A. Precious metals don't tarnish or oxidize. I believe that when contact resistance is critical, precious metal plating is the only alternative. An under layer of nickel is a very good idea, if not a requirement, to prevent diffusion of copper into the gold. There may be slightly less expensive alternatives to gold though, like palladium, and you might look into that. Good luck.

Ted Mooney, finishing.com
Teds signature
Ted Mooney, P.E. RET
finishing.com
Pine Beach, New Jersey


Alternative to gold plating for conductivity

July 18, 2017 -- this entry appended to this thread by editor in lieu of spawning a duplicative thread

Q. Dear all,
I do gold plating on brass components (Pins). Kindly suggest any other plating to increase conductivity. Our focus is not decoration but conduction.

Regards,

Iftikhar Ali
employee - Karachi, Pakistan


July 2017

A. Hi Iftikhar. We appended your inquiry to a thread which discusses your issues. Nickel plating or electroless nickel plating are widely used for low contact resistance ... but not super low. Precious metals are the only non-tarnishing conductive materials. Good luck.

Regards,

pic of Ted Mooney
Ted Mooney, P.E. RET
finishing.com
Pine Beach, New Jersey
Striving to live "Aloha"


July 20, 2017

Q. Dear Ted,

Thanks, but can you elaborate it extensively.

Regards

Iftikhar Ali
PIA - Karachi, Pakistan


July 2017

thumbs up sign Sorry cousin, but no. Extensive elaboration about generalities is a subject for books, not a public forum.

But if you elaborate your own exact situation -- what these pins are, what voltage & amperage they are expected to carry, whether they are for one-time soldering or wire wrapping vs. millions of insertion cycles, anticipated lifecycle, environmental exposure situation, etc., additional help may certainly be possible.

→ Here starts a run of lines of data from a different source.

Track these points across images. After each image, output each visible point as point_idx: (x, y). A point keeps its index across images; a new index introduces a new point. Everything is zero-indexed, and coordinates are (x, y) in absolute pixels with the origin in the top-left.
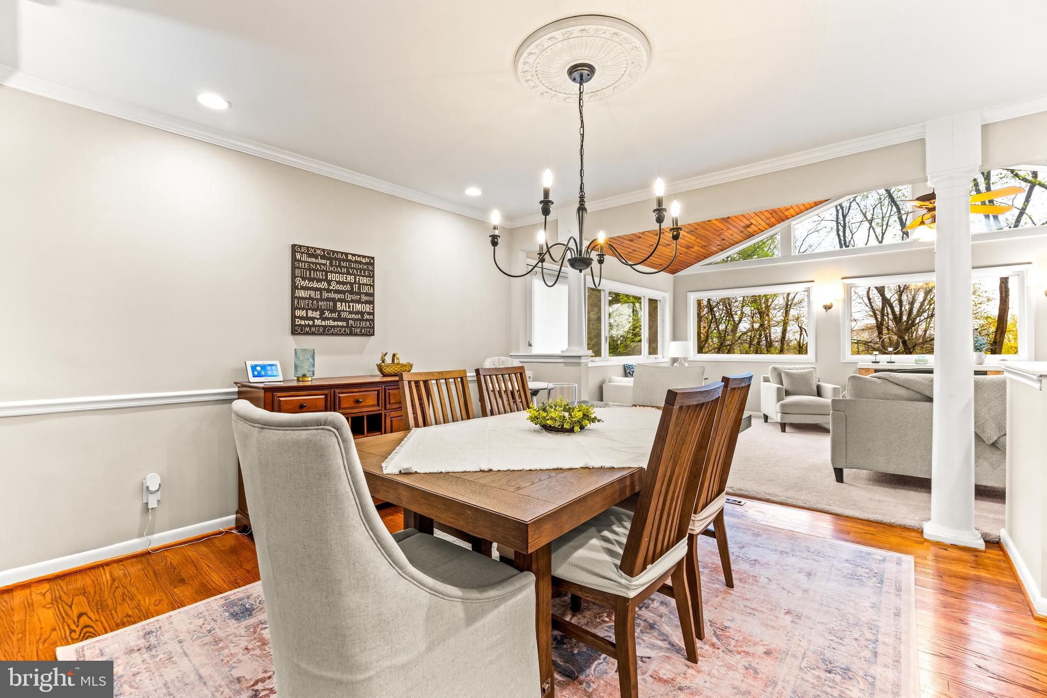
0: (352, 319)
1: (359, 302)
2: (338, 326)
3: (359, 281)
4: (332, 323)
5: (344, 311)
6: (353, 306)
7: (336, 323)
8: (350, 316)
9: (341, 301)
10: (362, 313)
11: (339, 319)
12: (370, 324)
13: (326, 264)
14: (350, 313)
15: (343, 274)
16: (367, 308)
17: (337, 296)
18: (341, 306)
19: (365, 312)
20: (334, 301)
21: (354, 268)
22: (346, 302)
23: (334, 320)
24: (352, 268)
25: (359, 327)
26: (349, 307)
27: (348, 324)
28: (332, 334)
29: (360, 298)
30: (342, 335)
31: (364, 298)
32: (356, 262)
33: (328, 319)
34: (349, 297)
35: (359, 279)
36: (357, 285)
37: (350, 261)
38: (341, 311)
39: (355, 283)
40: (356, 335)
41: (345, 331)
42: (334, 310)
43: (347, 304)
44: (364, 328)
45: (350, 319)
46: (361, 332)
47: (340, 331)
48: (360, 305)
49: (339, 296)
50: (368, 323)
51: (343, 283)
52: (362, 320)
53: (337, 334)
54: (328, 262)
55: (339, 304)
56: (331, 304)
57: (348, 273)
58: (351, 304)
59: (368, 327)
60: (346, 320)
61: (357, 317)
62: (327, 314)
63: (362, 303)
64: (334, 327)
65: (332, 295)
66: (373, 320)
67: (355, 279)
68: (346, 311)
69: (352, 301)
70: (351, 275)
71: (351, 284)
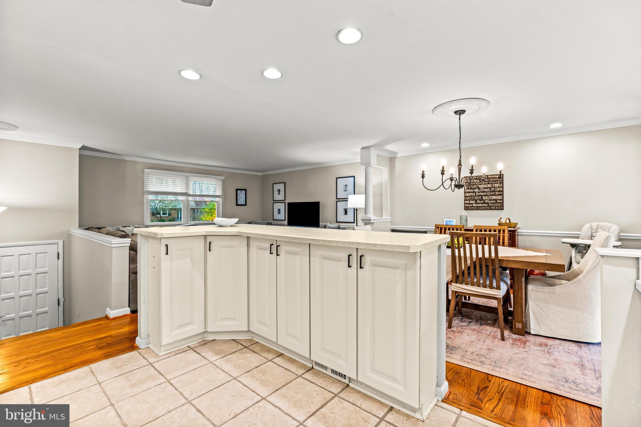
0: (491, 203)
1: (495, 195)
2: (483, 206)
3: (494, 186)
4: (480, 205)
5: (486, 200)
6: (491, 197)
7: (482, 205)
8: (490, 202)
9: (485, 195)
10: (496, 200)
11: (484, 203)
12: (501, 205)
13: (478, 182)
14: (490, 200)
15: (486, 184)
16: (499, 197)
17: (483, 194)
18: (485, 198)
19: (498, 199)
20: (482, 196)
21: (491, 181)
22: (487, 195)
23: (482, 204)
24: (490, 181)
25: (494, 206)
26: (489, 198)
27: (488, 205)
28: (481, 209)
29: (495, 194)
30: (486, 210)
31: (497, 193)
32: (492, 178)
33: (479, 203)
34: (489, 194)
35: (494, 185)
36: (493, 188)
37: (490, 178)
38: (485, 200)
39: (492, 187)
40: (493, 209)
41: (487, 208)
42: (482, 200)
43: (488, 197)
44: (497, 206)
45: (490, 203)
46: (495, 208)
47: (485, 208)
48: (495, 196)
49: (484, 194)
50: (499, 204)
51: (486, 188)
52: (496, 203)
53: (483, 209)
54: (479, 181)
55: (484, 197)
56: (480, 197)
57: (489, 183)
58: (490, 197)
59: (500, 206)
60: (488, 203)
61: (493, 202)
62: (478, 201)
63: (496, 195)
64: (482, 206)
65: (481, 194)
66: (503, 203)
67: (492, 185)
68: (488, 200)
69: (491, 195)
70: (490, 184)
71: (490, 188)
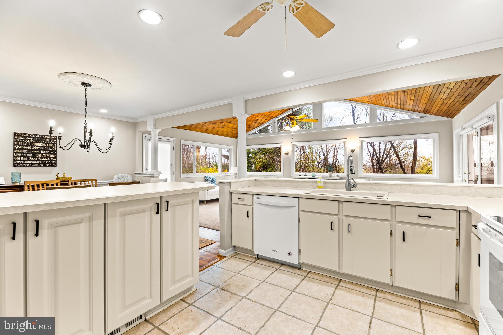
0: (45, 160)
1: (49, 153)
2: (37, 163)
3: (48, 146)
4: (34, 162)
5: (40, 157)
6: (45, 155)
7: (36, 162)
8: (44, 159)
9: (39, 153)
10: (50, 158)
11: (38, 160)
12: (54, 162)
13: (31, 140)
14: (43, 158)
15: (40, 143)
16: (53, 156)
17: (36, 152)
18: (39, 155)
19: (52, 157)
20: (35, 154)
21: (46, 141)
22: (40, 153)
23: (35, 161)
24: (44, 141)
25: (48, 163)
26: (43, 156)
27: (42, 162)
28: (34, 166)
29: (49, 152)
30: (39, 166)
31: (51, 152)
32: (47, 138)
33: (32, 160)
34: (43, 152)
35: (49, 145)
36: (47, 147)
37: (44, 138)
38: (38, 157)
39: (46, 146)
40: (47, 166)
41: (41, 165)
42: (35, 157)
43: (42, 154)
44: (51, 163)
45: (43, 160)
46: (49, 165)
47: (38, 165)
48: (49, 155)
49: (38, 152)
50: (53, 162)
51: (40, 147)
52: (50, 160)
53: (36, 166)
54: (32, 139)
55: (37, 155)
56: (34, 154)
57: (42, 143)
58: (44, 155)
59: (53, 163)
60: (42, 161)
61: (47, 159)
62: (31, 158)
63: (50, 154)
64: (35, 163)
65: (34, 151)
66: (56, 161)
67: (46, 145)
68: (41, 157)
69: (45, 153)
70: (44, 143)
71: (44, 147)
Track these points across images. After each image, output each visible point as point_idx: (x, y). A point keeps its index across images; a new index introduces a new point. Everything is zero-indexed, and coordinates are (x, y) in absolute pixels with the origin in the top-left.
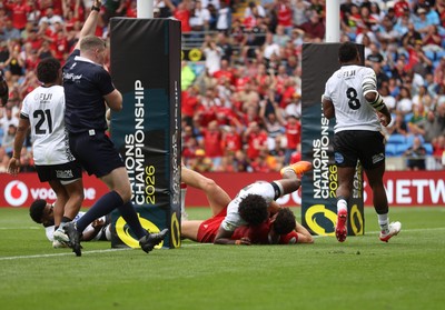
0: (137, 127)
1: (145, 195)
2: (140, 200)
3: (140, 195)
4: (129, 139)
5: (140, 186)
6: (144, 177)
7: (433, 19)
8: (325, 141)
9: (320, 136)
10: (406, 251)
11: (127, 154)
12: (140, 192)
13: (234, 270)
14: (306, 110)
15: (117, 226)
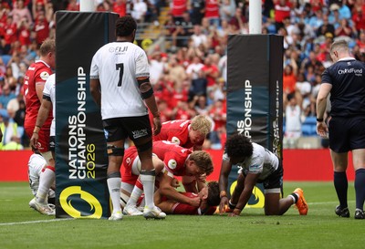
0: (79, 109)
1: (87, 170)
2: (82, 175)
3: (82, 170)
4: (72, 120)
5: (81, 162)
6: (86, 154)
7: (345, 13)
8: (248, 122)
9: (243, 118)
10: (321, 222)
11: (70, 133)
12: (81, 167)
13: (166, 238)
14: (231, 94)
15: (61, 198)
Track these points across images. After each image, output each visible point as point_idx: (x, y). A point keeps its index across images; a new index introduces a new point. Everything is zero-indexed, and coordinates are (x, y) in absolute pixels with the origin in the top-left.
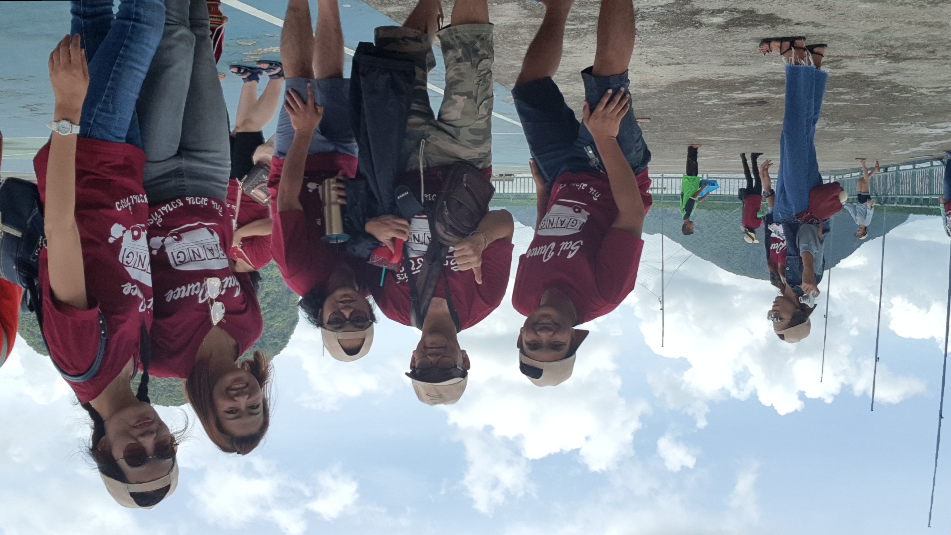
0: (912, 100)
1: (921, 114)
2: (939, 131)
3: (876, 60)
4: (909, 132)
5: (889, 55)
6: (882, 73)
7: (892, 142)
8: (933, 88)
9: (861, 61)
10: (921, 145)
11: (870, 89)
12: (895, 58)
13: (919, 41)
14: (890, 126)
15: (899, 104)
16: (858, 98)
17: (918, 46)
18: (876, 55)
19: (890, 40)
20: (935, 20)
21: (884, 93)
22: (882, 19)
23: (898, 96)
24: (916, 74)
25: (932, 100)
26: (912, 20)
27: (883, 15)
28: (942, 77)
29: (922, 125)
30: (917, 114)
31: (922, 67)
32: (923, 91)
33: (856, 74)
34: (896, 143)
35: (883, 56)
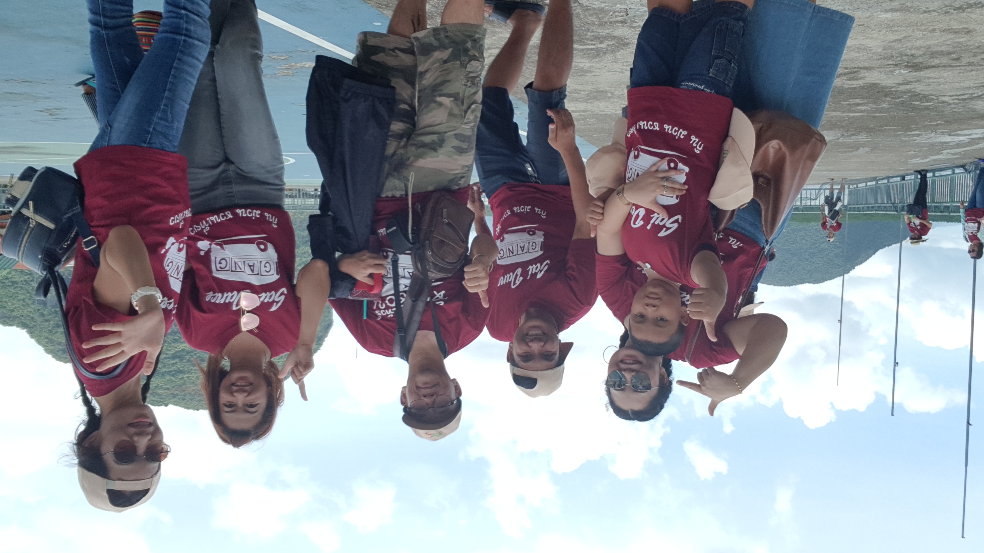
0: (933, 109)
1: (943, 122)
2: (961, 138)
3: (895, 70)
4: (930, 141)
5: (909, 65)
6: (901, 82)
7: (910, 151)
8: (956, 95)
9: (880, 72)
10: (942, 153)
11: (888, 99)
12: (916, 67)
13: (943, 48)
14: (908, 135)
15: (919, 113)
16: (874, 108)
17: (942, 54)
18: (896, 65)
19: (911, 49)
20: (962, 27)
21: (903, 103)
22: (904, 28)
23: (918, 105)
24: (938, 82)
25: (955, 108)
26: (936, 27)
27: (904, 24)
28: (967, 84)
29: (943, 133)
30: (938, 122)
31: (945, 74)
32: (946, 99)
33: (874, 84)
34: (915, 151)
35: (904, 66)
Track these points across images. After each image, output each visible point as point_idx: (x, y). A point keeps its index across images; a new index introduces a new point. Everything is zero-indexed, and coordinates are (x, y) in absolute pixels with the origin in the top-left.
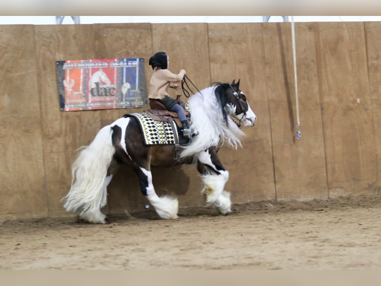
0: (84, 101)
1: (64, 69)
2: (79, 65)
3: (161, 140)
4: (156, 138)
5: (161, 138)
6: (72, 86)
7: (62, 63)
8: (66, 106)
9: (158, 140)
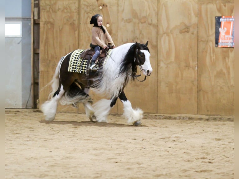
0: (232, 41)
1: (220, 21)
2: (230, 19)
3: (78, 70)
4: (75, 68)
5: (78, 69)
6: (225, 32)
7: (219, 18)
8: (219, 44)
9: (75, 69)
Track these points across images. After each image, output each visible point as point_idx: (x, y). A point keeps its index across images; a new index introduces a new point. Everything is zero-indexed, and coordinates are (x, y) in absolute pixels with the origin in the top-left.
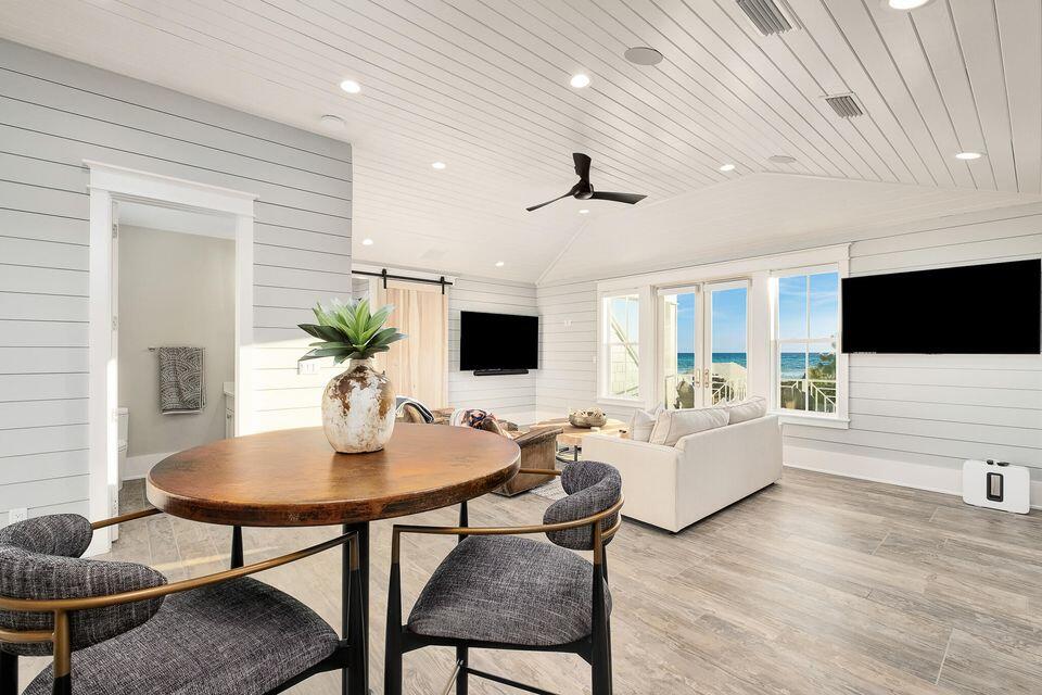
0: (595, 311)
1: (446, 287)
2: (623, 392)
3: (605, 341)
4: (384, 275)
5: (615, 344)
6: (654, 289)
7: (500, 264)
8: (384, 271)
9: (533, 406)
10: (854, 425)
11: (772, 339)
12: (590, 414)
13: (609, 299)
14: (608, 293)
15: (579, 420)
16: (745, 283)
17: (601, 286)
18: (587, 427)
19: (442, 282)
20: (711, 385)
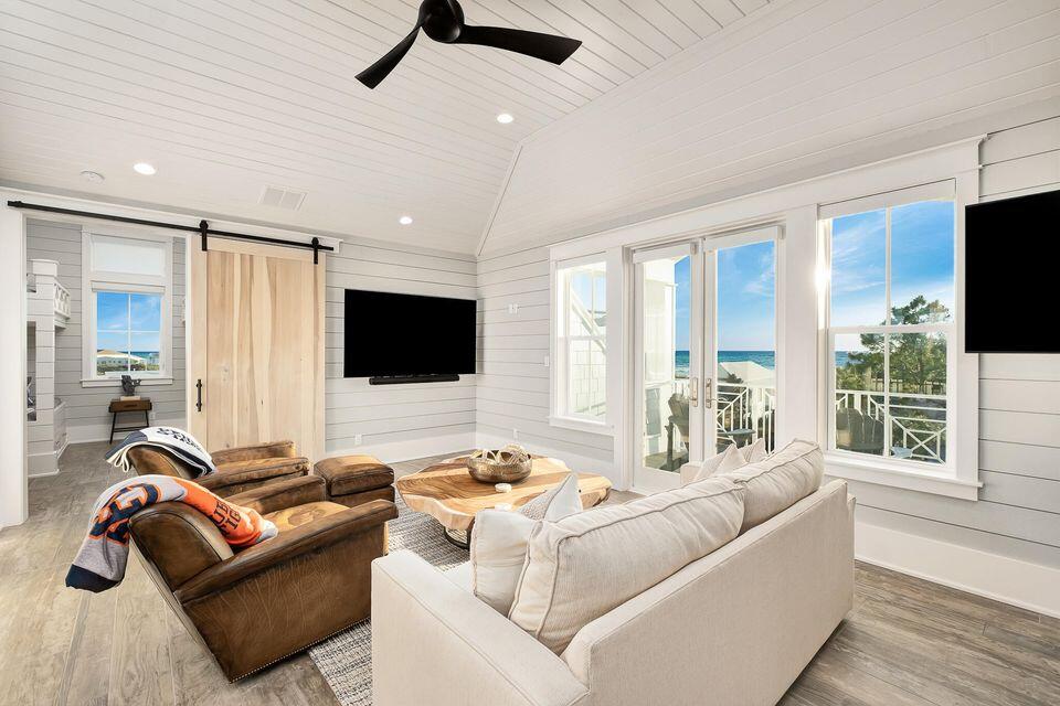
0: (547, 290)
1: (321, 254)
2: (587, 409)
3: (560, 333)
4: (204, 230)
5: (580, 338)
6: (628, 252)
7: (406, 220)
8: (204, 224)
9: (471, 425)
10: (989, 494)
11: (821, 326)
12: (505, 455)
13: (568, 271)
14: (564, 262)
15: (482, 468)
16: (770, 234)
17: (557, 252)
18: (490, 482)
19: (315, 246)
20: (715, 404)
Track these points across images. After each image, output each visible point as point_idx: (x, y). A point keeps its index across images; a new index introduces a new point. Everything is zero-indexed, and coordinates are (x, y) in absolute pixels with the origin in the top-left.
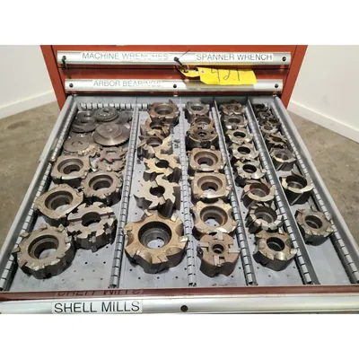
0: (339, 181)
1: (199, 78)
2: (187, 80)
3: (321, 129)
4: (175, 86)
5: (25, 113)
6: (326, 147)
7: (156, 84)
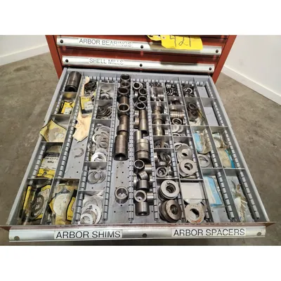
0: (245, 120)
1: (160, 42)
2: (151, 43)
3: (236, 83)
4: (142, 47)
5: (27, 60)
6: (239, 95)
7: (128, 45)
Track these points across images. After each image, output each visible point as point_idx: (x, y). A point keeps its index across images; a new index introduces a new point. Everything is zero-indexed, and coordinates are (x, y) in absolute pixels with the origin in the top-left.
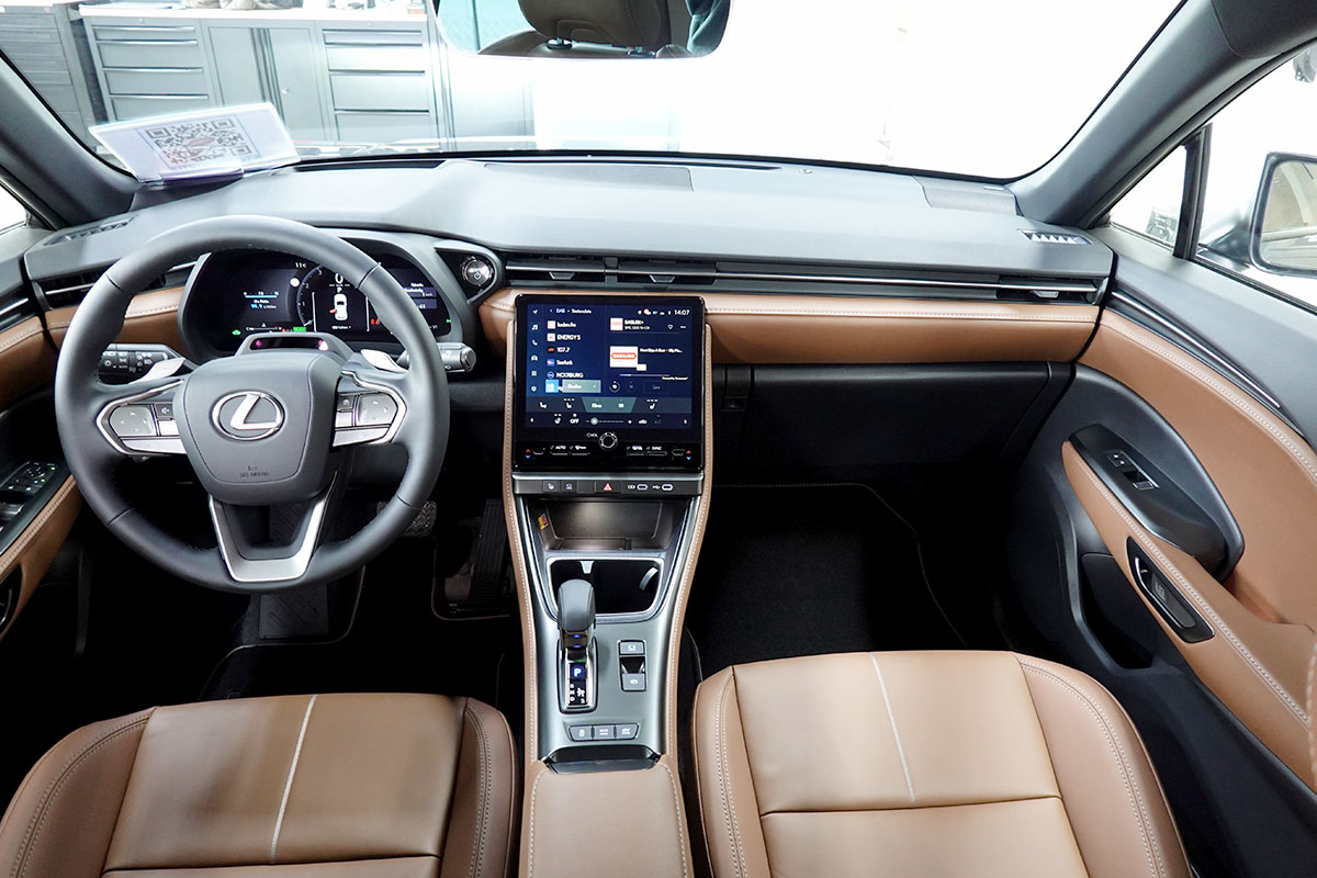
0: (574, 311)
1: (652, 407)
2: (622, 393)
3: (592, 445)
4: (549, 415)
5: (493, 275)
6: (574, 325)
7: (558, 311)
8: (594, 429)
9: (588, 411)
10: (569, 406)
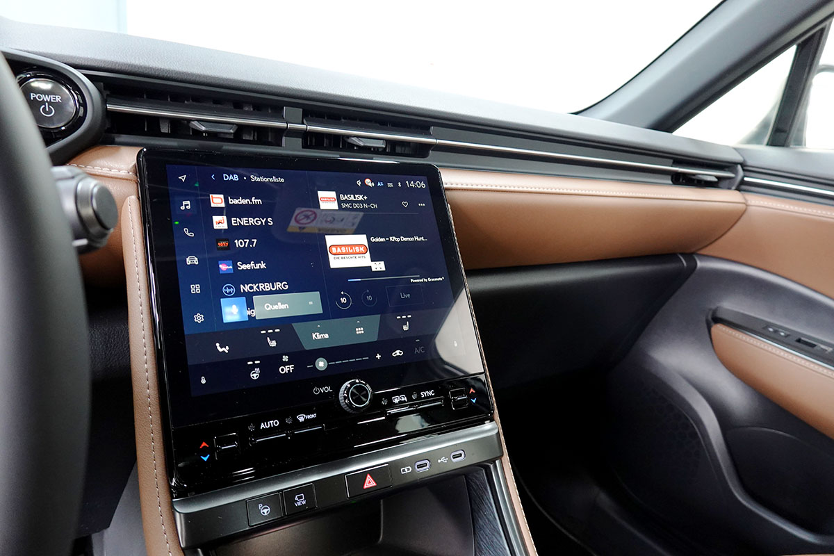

Meanwhile, a great way to learn is to try to help others with their problems (and it's your turn). You very quickly find out what you know, don't know, and thought you knew but actually didn't :-)

Thanks, and regards,

pic of Ted Mooney
Ted Mooney, P.E. RET
finishing.com
Pine Beach, New Jersey
Striving to live "Aloha"


July 19, 2017

A. Cobalt can also be used as substitute as it's more conductive than nickel.